Reputation: 221
I have a table with 200mil rows.
Lets call the table employee_internet_history
.
Row : employee_fullname || website || date || more data
.
The table have an index on employee_fullname
column.
I also have another table eu_employees
.
with 100 rows; each Row: employee_fullname || more data
.
I want to create a query to select top 3 websites surfed by each employee.
I am using Oracle Database
so i thought about using PL/SQL
to achieve this.
Currently i am using
declare
cursor top100workers is
select * from eu_employees
where rownum < 100;
begin
for worker in top100workers
LOOP
DBMS_OUTPUT.PUT_LINE(worker.employee_fullname ||' top 3 webpages:');
for TOP3 in (
SELECT /*+ parallel*/ website,
COUNT(website) AS num
from employee_internet_history
WHERE employee_internet_history.employee_fullname = worker.employee_fullname
group by website
order by num desc
)
LOOP
DBMS_OUTPUT.PUT_LINE('website = ' || TOP3.website || ' ,times surferd: '||top3.num);
end loop;
end LOOP;
end;
/
For each employee this query takes around 200 seconds.
And my real eu_employee table has over 8000 records.
Which Means it will take 19 days to count this using my way.
1) How can i speed things up?
2) Why dose it take so long?
If all the records of an employee are indexed, it should take O(1) to find them, and count them.
Also the queries are not depended on each other, 3) can i run few queries parallel ?
4) I saw there are several hints to run things at parallel mode, which one will fit best for my needs ?
5) is there a solution without using pl/sql
?
Upvotes: 0
Views: 1014
Reputation: 1269543
In general, a "set-based" approach (using a query) is going to be faster than using PL/SQL.
The following query does what you want:
select eih.*
from (select employee_id, website, count(*) as cnt,
row_number() over (partition by employee_id order by count(*) desc) as seqnum
from employee_internet_history eih
group by employee_id, website
) eih
where seqnum <= 3;
I'm not sure if you can make it run faster, because you do have to start by aggregating the data at the employee/website level. If you want more employee information, then join in eu_employees
.
By the way, using employee_fullname
for the join key is a really bad idea. People might change their names throughout their lives for various reasons.
Let me also add that your query would probably run much faster with an index on employee_internet_history(employee_fullname, website)

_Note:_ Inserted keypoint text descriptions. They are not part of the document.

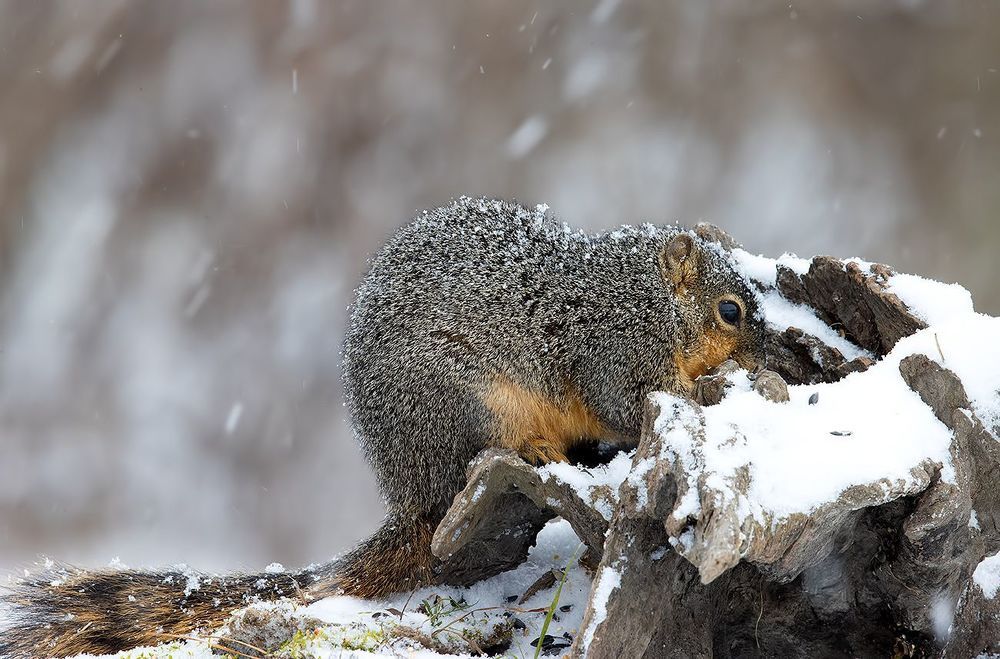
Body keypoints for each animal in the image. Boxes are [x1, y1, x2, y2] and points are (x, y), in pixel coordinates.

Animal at [1, 197, 765, 658]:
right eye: (730, 310)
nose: (764, 353)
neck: (641, 297)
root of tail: (410, 494)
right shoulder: (608, 349)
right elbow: (627, 400)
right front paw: (704, 385)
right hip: (471, 405)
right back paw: (541, 449)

. You can also leave out the join
to the worker information. At least nothing in the question suggests that it is needed (unless it is used for filtering).
EDIT:
The performance is highly dependent on your hardware and memory. You can speed the query by using a subset of employees by joining them in:
select eih.*
from (select employee_id, website, count(*) as cnt,
row_number() over (partition by employee_id order by count(*) desc) as seqnum
from employee_internet_history eih join
(select ee.*
from eu_employees ee
where rownum < 100
) ee
on eih.employee_id = w.employee_id
group by employee_id, website
) eih
where seqnum <= 3;
Upvotes: 4